No one might have been better at their job during the Olympics than Mario Andrada, the spokesman for the Rio Games organizing committee.
When something went wrong it was his job to explain it — and do so with the world watching and listening. He and International Olympic Committee spokesman Mark Adams held daily hourlong briefings with reporters, and Andrada offered up some quote gems. So we'll go ahead and award his head-scratching statements their own set of medals.
The bronze: "Numbers mislead," he said, as part of an answer about ticket sales and poor crowds.
The silver: "Let's give these kids a break," he said of Lochte and his U.S. swimming teammates, after their incident.
The gold: "Chemistry is not an exact science," he said, talking about why the water at a diving pool went from blue to green.
BEST BRAZILIAN MOMENT ...
Stand up and cheer, City of God.
One of your own is now an Olympic champion.

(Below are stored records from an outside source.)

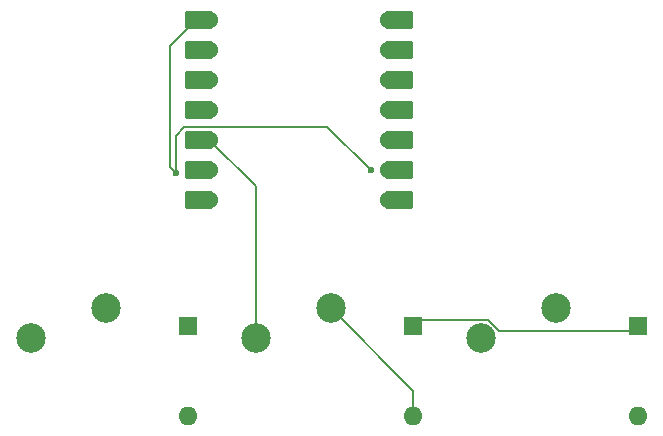
<source format=gbr>
%TF.GenerationSoftware,KiCad,Pcbnew,9.0.2*%
%TF.CreationDate,2025-06-03T16:06:49-07:00*%
%TF.ProjectId,osu_keypad,6f73755f-6b65-4797-9061-642e6b696361,rev?*%
%TF.SameCoordinates,Original*%
%TF.FileFunction,Copper,L2,Bot*%
%TF.FilePolarity,Positive*%
%FSLAX46Y46*%
G04 Gerber Fmt 4.6, Leading zero omitted, Abs format (unit mm)*
G04 Created by KiCad (PCBNEW 9.0.2) date 2025-06-03 16:06:49*
%MOMM*%
%LPD*%
G01*
G04 APERTURE LIST*
G04 Aperture macros list*
%AMRoundRect*
0 Rectangle with rounded corners*
0 $1 Rounding radius*
0 $2 $3 $4 $5 $6 $7 $8 $9 X,Y pos of 4 corners*
0 Add a 4 corners polygon primitive as box body*
4,1,4,$2,$3,$4,$5,$6,$7,$8,$9,$2,$3,0*
0 Add four circle primitives for the rounded corners*
1,1,$1+$1,$2,$3*
1,1,$1+$1,$4,$5*
1,1,$1+$1,$6,$7*
1,1,$1+$1,$8,$9*
0 Add four rect primitives between the rounded corners*
20,1,$1+$1,$2,$3,$4,$5,0*
20,1,$1+$1,$4,$5,$6,$7,0*
20,1,$1+$1,$6,$7,$8,$9,0*
20,1,$1+$1,$8,$9,$2,$3,0*%
G04 Aperture macros list end*
%TA.AperFunction,ComponentPad*%
%ADD10C,2.500000*%
%TD*%
%TA.AperFunction,ComponentPad*%
%ADD11R,1.600000X1.600000*%
%TD*%
%TA.AperFunction,ComponentPad*%
%ADD12O,1.600000X1.600000*%
%TD*%
%TA.AperFunction,SMDPad,CuDef*%
%ADD13RoundRect,0.152400X-1.063600X-0.609600X1.063600X-0.609600X1.063600X0.609600X-1.063600X0.609600X0*%
%TD*%
%TA.AperFunction,ComponentPad*%
%ADD14C,1.524000*%
%TD*%
%TA.AperFunction,SMDPad,CuDef*%
%ADD15RoundRect,0.152400X1.063600X0.609600X-1.063600X0.609600X-1.063600X-0.609600X1.063600X-0.609600X0*%
%TD*%
%TA.AperFunction,ViaPad*%
%ADD16C,0.600000*%
%TD*%
%TA.AperFunction,Conductor*%
%ADD17C,0.200000*%
%TD*%
G04 APERTURE END LIST*
D10*
%TO.P,S2,1,1*%
%TO.N,C2*%
X110490000Y-92710000D03*
%TO.P,S2,2,2*%
%TO.N,Net-(D2-A)*%
X116840000Y-90170000D03*
%TD*%
%TO.P,S1,1,1*%
%TO.N,C1*%
X91440000Y-92710000D03*
%TO.P,S1,2,2*%
%TO.N,Net-(D1-A)*%
X97790000Y-90170000D03*
%TD*%
%TO.P,S3,1,1*%
%TO.N,C3*%
X129540000Y-92710000D03*
%TO.P,S3,2,2*%
%TO.N,Net-(D3-A)*%
X135890000Y-90170000D03*
%TD*%
D11*
%TO.P,D3,1,K*%
%TO.N,R1*%
X142875000Y-91678125D03*
D12*
%TO.P,D3,2,A*%
%TO.N,Net-(D3-A)*%
X142875000Y-99298125D03*
%TD*%
D11*
%TO.P,D2,1,K*%
%TO.N,R1*%
X123825000Y-91678125D03*
D12*
%TO.P,D2,2,A*%
%TO.N,Net-(D2-A)*%
X123825000Y-99298125D03*
%TD*%
D13*
%TO.P,U2,1,GPIO26/ADC0/A0*%
%TO.N,unconnected-(U2-GPIO26{slash}ADC0{slash}A0-Pad1)*%
X122634375Y-65722500D03*
D14*
X121799375Y-65722500D03*
D13*
%TO.P,U2,2,GPIO27/ADC1/A1*%
%TO.N,unconnected-(U2-GPIO27{slash}ADC1{slash}A1-Pad2)*%
X122634375Y-68262500D03*
D14*
X121799375Y-68262500D03*
D13*
%TO.P,U2,3,GPIO28/ADC2/A2*%
%TO.N,unconnected-(U2-GPIO28{slash}ADC2{slash}A2-Pad3)*%
X122634375Y-70802500D03*
D14*
X121799375Y-70802500D03*
D13*
%TO.P,U2,4,GPIO29/ADC3/A3*%
%TO.N,unconnected-(U2-GPIO29{slash}ADC3{slash}A3-Pad4)*%
X122634375Y-73342500D03*
D14*
X121799375Y-73342500D03*
D13*
%TO.P,U2,5,GPIO6/SDA*%
%TO.N,Net-(U2-GPIO6{slash}SDA)*%
X122634375Y-75882500D03*
D14*
X121799375Y-75882500D03*
D13*
%TO.P,U2,6,GPIO7/SCL*%
%TO.N,unconnected-(U2-GPIO7{slash}SCL-Pad6)*%
X122634375Y-78422500D03*
D14*
X121799375Y-78422500D03*
D13*
%TO.P,U2,7,GPIO0/TX*%
%TO.N,unconnected-(U2-GPIO0{slash}TX-Pad7)*%
X122634375Y-80962500D03*
D14*
X121799375Y-80962500D03*
%TO.P,U2,8,GPIO1/RX*%
%TO.N,R1*%
X106559375Y-80962500D03*
D15*
X105724375Y-80962500D03*
D14*
%TO.P,U2,9,GPIO2/SCK*%
%TO.N,C3*%
X106559375Y-78422500D03*
D15*
X105724375Y-78422500D03*
D14*
%TO.P,U2,10,GPIO4/MISO*%
%TO.N,C2*%
X106559375Y-75882500D03*
D15*
X105724375Y-75882500D03*
D14*
%TO.P,U2,11,GPIO3/MOSI*%
%TO.N,C1*%
X106559375Y-73342500D03*
D15*
X105724375Y-73342500D03*
D14*
%TO.P,U2,12,3V3*%
%TO.N,unconnected-(U2-3V3-Pad12)*%
X106559375Y-70802500D03*
D15*
X105724375Y-70802500D03*
D14*
%TO.P,U2,13,GND*%
%TO.N,unconnected-(U2-GND-Pad13)*%
X106559375Y-68262500D03*
D15*
X105724375Y-68262500D03*
D14*
%TO.P,U2,14,VBUS*%
%TO.N,+5V*%
X106559375Y-65722500D03*
D15*
X105724375Y-65722500D03*
%TD*%
D11*
%TO.P,D1,1,K*%
%TO.N,R1*%
X104775000Y-91678125D03*
D12*
%TO.P,D1,2,A*%
%TO.N,Net-(D1-A)*%
X104775000Y-99298125D03*
%TD*%
D16*
%TO.N,+5V*%
X120225000Y-78475000D03*
X103725000Y-78725000D03*
%TD*%
D17*
%TO.N,R1*%
X142485571Y-92067554D02*
X131091000Y-92067554D01*
X104775000Y-91678125D02*
X105294125Y-91159000D01*
X124344125Y-91159000D02*
X123825000Y-91678125D01*
X131091000Y-92067554D02*
X130182446Y-91159000D01*
X130182446Y-91159000D02*
X124344125Y-91159000D01*
X142875000Y-91678125D02*
X142485571Y-92067554D01*
%TO.N,Net-(D2-A)*%
X123825000Y-99298125D02*
X123825000Y-97155000D01*
X123825000Y-97155000D02*
X116840000Y-90170000D01*
%TO.N,C2*%
X110490000Y-79813125D02*
X106559375Y-75882500D01*
X110490000Y-92710000D02*
X110490000Y-79813125D01*
%TO.N,+5V*%
X103725000Y-78725000D02*
X103725000Y-75563249D01*
X103225000Y-78225000D02*
X103225000Y-67979245D01*
X116569500Y-74819500D02*
X120225000Y-78475000D01*
X103725000Y-78725000D02*
X103225000Y-78225000D01*
X103225000Y-67979245D02*
X105481745Y-65722500D01*
X104468749Y-74819500D02*
X116569500Y-74819500D01*
X105481745Y-65722500D02*
X106559375Y-65722500D01*
X103725000Y-75563249D02*
X104468749Y-74819500D01*
%TD*%
M02*

</source>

Slums, or favelas, are everywhere in Rio — none more infamous than the City of God, which rose to fame through the 2002 movie of the same name that depicted life in the slum. Rafaela Silva grew up there, and she won gold in judo at these Rio Games.
Now that's a made-for-Hollywood story.
... THAT IS, UNTIL THIS HAPPENED
How's this for a storybook ending for Brazil?
Soccer gold — and in most dramatic style, too.
Brazil vs. Germany, men's soccer, gold-medal matchup. Neymar gives the hosts a 1-0 lead, but the Germans tie it and ultimately it goes to penalty kicks to decide the Olympic champion.
Germany makes its first four.
So does Brazil.
Then Germany is stopped on its fifth, and the stage is set for Neymar — who else? — to set off a national celebration. His shot sails into the back of the net, Brazil wins and the roar could be heard all over Rio as Neymar collapsed on the field in a quivering mass of joyous tears.
Forget all the problems these games had. Forget how many Brazilians opposed them in the first place.
They got their perfect finish to an imperfect Olympics.